Du mal à m’endormir, je repense à toi.
Je ne me souviens même pas de ton nom.

Tout ce dont je me souviens, c’est de t’avoir tenu pendant que l’on t’assassinait.

Toute jeune chienne, on venait de te découvrir une maladie incurable. Des sommes avaient déjà dépensées pour établir le diagnostic, on pouvait te maintenir sans souffrance, mais l’éleveur avait du proposer un autre chiot «indemne» à la place.

«On s’attache déjà trop.»

Alors on t’a déposé à la clinique, te laissant aux vétérinaires pour être euthanasiée.

Tu as compris que tout était fini quand tu es monté sur la table froide, à l’arrière de la clinique, tu t’es uriné dessus. J’ai tenté de te montrer un minimum de compassion alors que l’on t’assassinait.

Je n’ai rien pu faire, mais pour moi, c’est tout comme si j’avais signé ton arrêt de mort et fait la piqûre moi même.

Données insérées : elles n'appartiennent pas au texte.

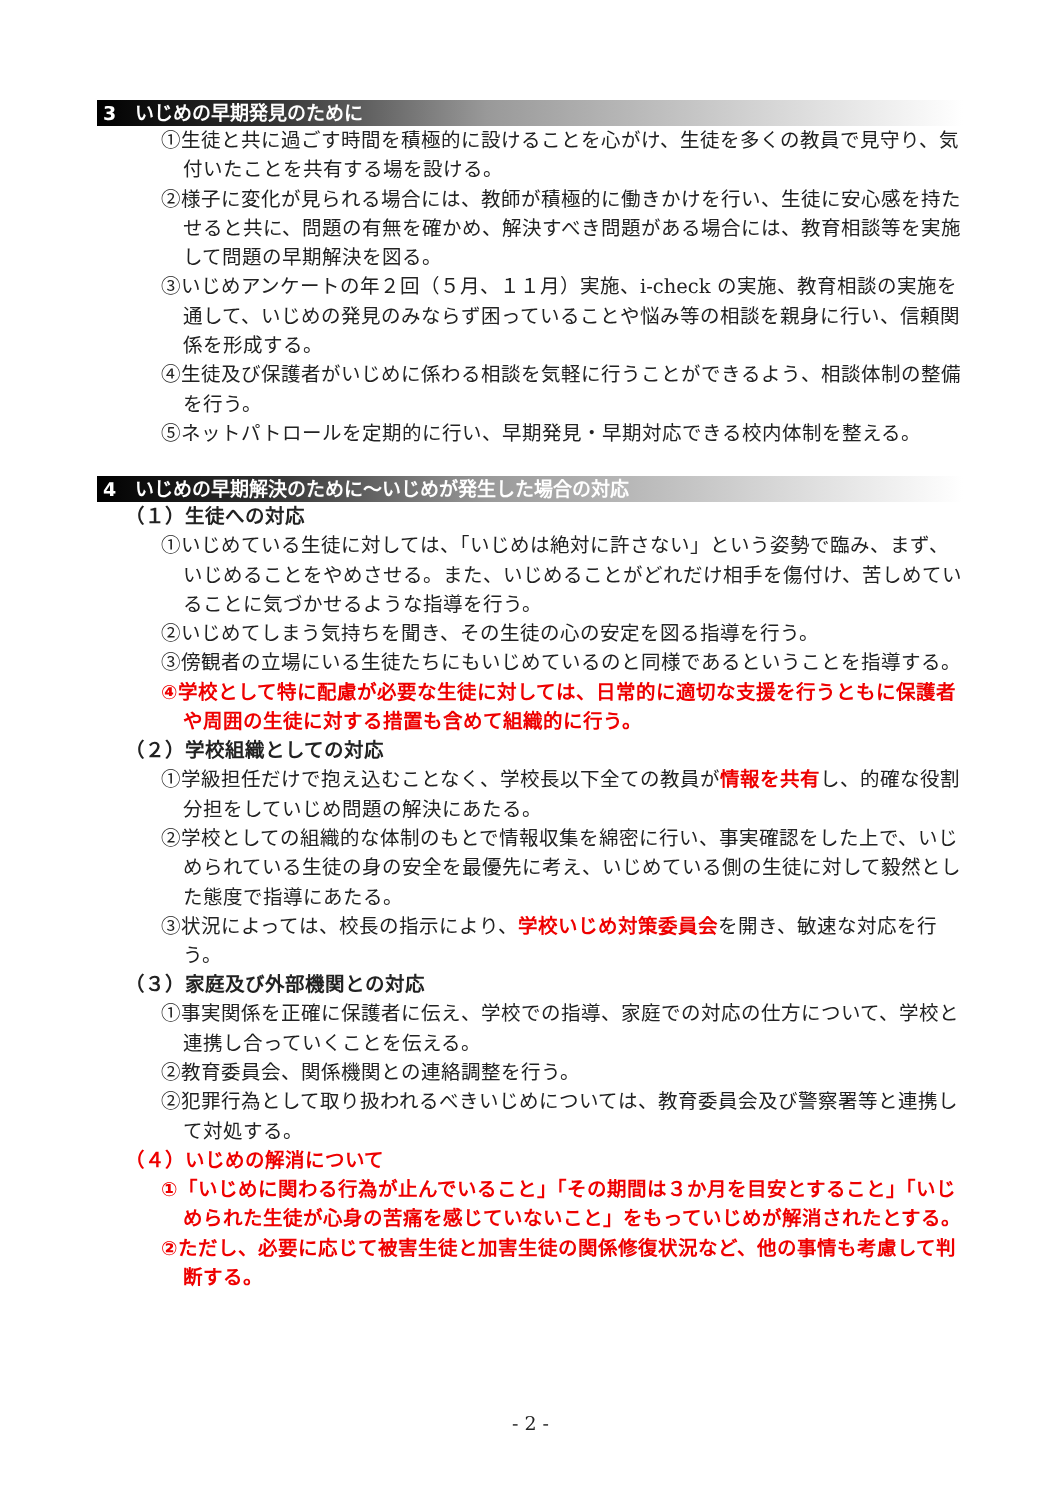3　いじめの早期発見のために
①生徒と共に過ごす時間を積極的に設けることを心がけ、生徒を多くの教員で見守り、気付いたことを共有する場を設ける。
②様子に変化が見られる場合には、教師が積極的に働きかけを行い、生徒に安心感を持たせると共に、問題の有無を確かめ、解決すべき問題がある場合には、教育相談等を実施して問題の早期解決を図る。
③いじめアンケートの年２回（５月、１１月）実施、i-check の実施、教育相談の実施を通して、いじめの発見のみならず困っていることや悩み等の相談を親身に行い、信頼関係を形成する。
④生徒及び保護者がいじめに係わる相談を気軽に行うことができるよう、相談体制の整備を行う。
⑤ネットパトロールを定期的に行い、早期発見・早期対応できる校内体制を整える。
4　いじめの早期解決のために～いじめが発生した場合の対応
（１）生徒への対応
①いじめている生徒に対しては、「いじめは絶対に許さない」という姿勢で臨み、まず、いじめることをやめさせる。また、いじめることがどれだけ相手を傷付け、苦しめていることに気づかせるような指導を行う。
②いじめてしまう気持ちを聞き、その生徒の心の安定を図る指導を行う。
③傍観者の立場にいる生徒たちにもいじめているのと同様であるということを指導する。
④学校として特に配慮が必要な生徒に対しては、日常的に適切な支援を行うともに保護者や周囲の生徒に対する措置も含めて組織的に行う。
（２）学校組織としての対応
①学級担任だけで抱え込むことなく、学校長以下全ての教員が情報を共有し、的確な役割分担をしていじめ問題の解決にあたる。
②学校としての組織的な体制のもとで情報収集を綿密に行い、事実確認をした上で、いじめられている生徒の身の安全を最優先に考え、いじめている側の生徒に対して毅然とした態度で指導にあたる。
③状況によっては、校長の指示により、学校いじめ対策委員会を開き、敏速な対応を行う。
（３）家庭及び外部機関との対応
①事実関係を正確に保護者に伝え、学校での指導、家庭での対応の仕方について、学校と連携し合っていくことを伝える。
②教育委員会、関係機関との連絡調整を行う。
②犯罪行為として取り扱われるべきいじめについては、教育委員会及び警察署等と連携して対処する。
（４）いじめの解消について
①「いじめに関わる行為が止んでいること」「その期間は３か月を目安とすること」「いじめられた生徒が心身の苦痛を感じていないこと」をもっていじめが解消されたとする。
②ただし、必要に応じて被害生徒と加害生徒の関係修復状況など、他の事情も考慮して判断する。
- 2 -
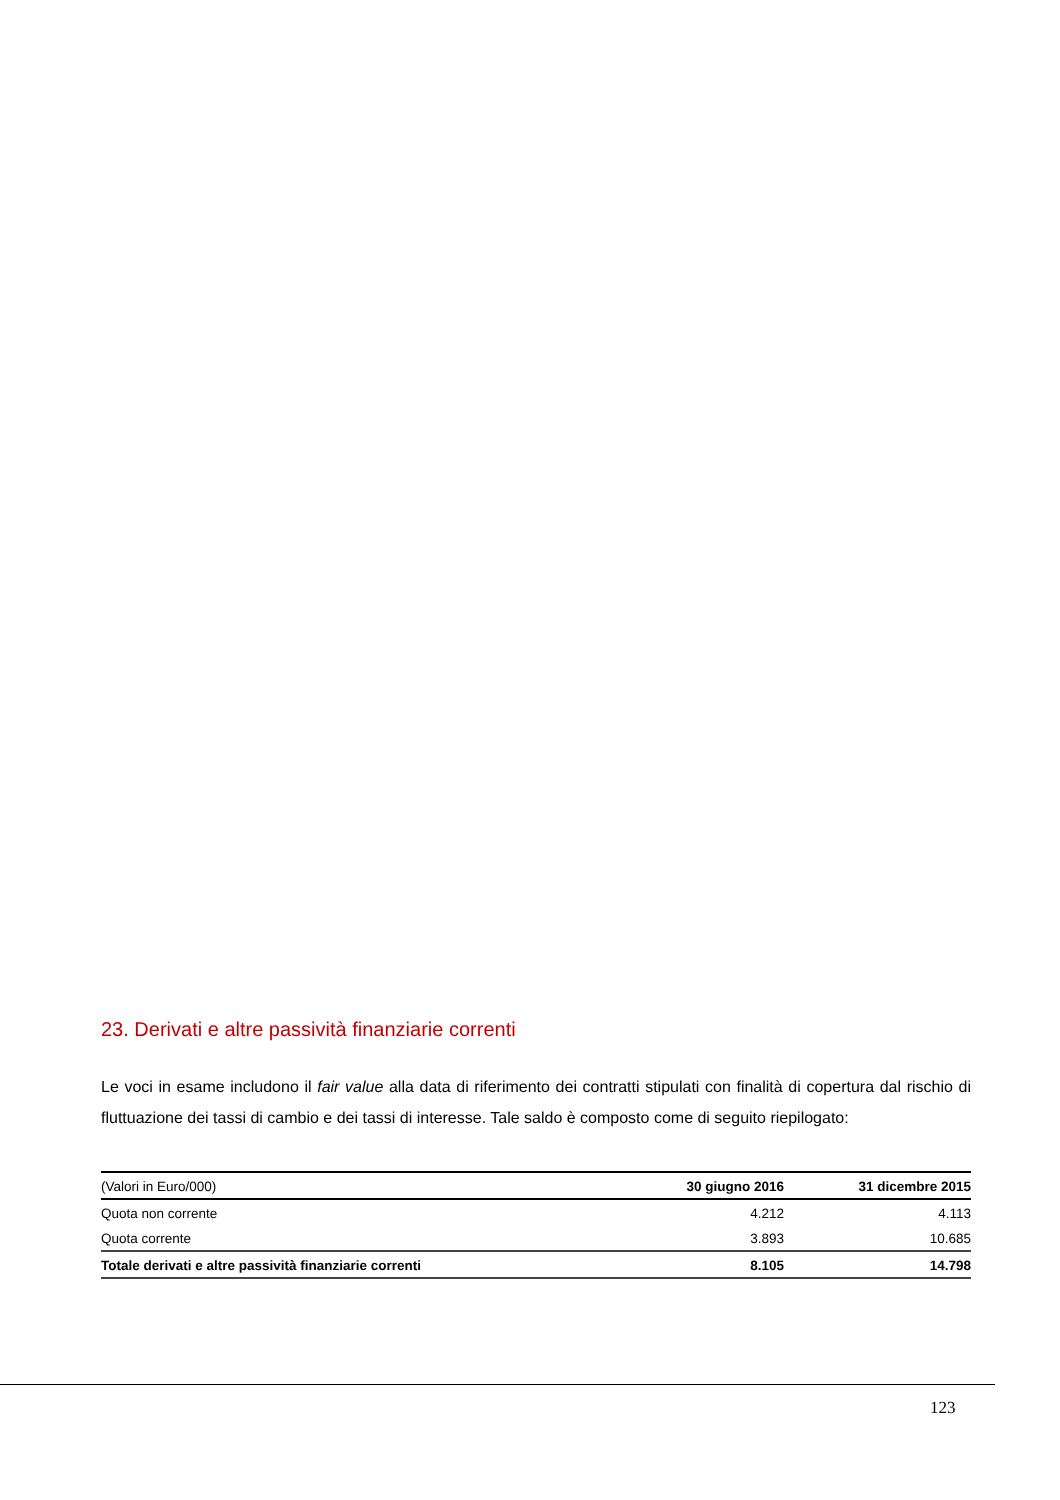23. Derivati e altre passività finanziarie correnti
Le voci in esame includono il fair value alla data di riferimento dei contratti stipulati con finalità di copertura dal rischio di fluttuazione dei tassi di cambio e dei tassi di interesse. Tale saldo è composto come di seguito riepilogato:
| (Valori in Euro/000) | 30 giugno 2016 | 31 dicembre 2015 |
| --- | --- | --- |
| Quota non corrente | 4.212 | 4.113 |
| Quota corrente | 3.893 | 10.685 |
| Totale derivati e altre passività finanziarie correnti | 8.105 | 14.798 |
123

Tu n’étais pas le seul être que j’ai du assassiné, laissé à l’abandon. Et tout les autres dont je voyais l’erreur médicale et l’euthanasie proposée comme seule solution. Je vous ai vu passer, la tâche me revenait de vous mettre dans des sacs – roses ou transparents – puis dans le congélo jusqu’à ce que le camion passe.

Foutu congélo où l’on retrouvait des chatons tout juste nés dans la poubelle des déchets biologiques à éliminer. «Pour payer moins chère.»

Sur tous ces mois où j’ai travaillé en clinique vétérinaire, je n’ai jamais eu de formation pour gérer la mort, que ce soit la mort de mes patients ou les attitudes à avoir face à vos gardiens (qui parfois n’en ont que le titre). De toute façon, on voulait que j’ai le moins de formation possible.

Depuis, je ne pleure plus quand mes propres animaux arrivent en fin de vie. Je sens qu’il me manque quelque chose. Je n’arrive plus à réaliser, je n’arrive plus à prendre conscience du décès. J’oublie, et je m’en veux.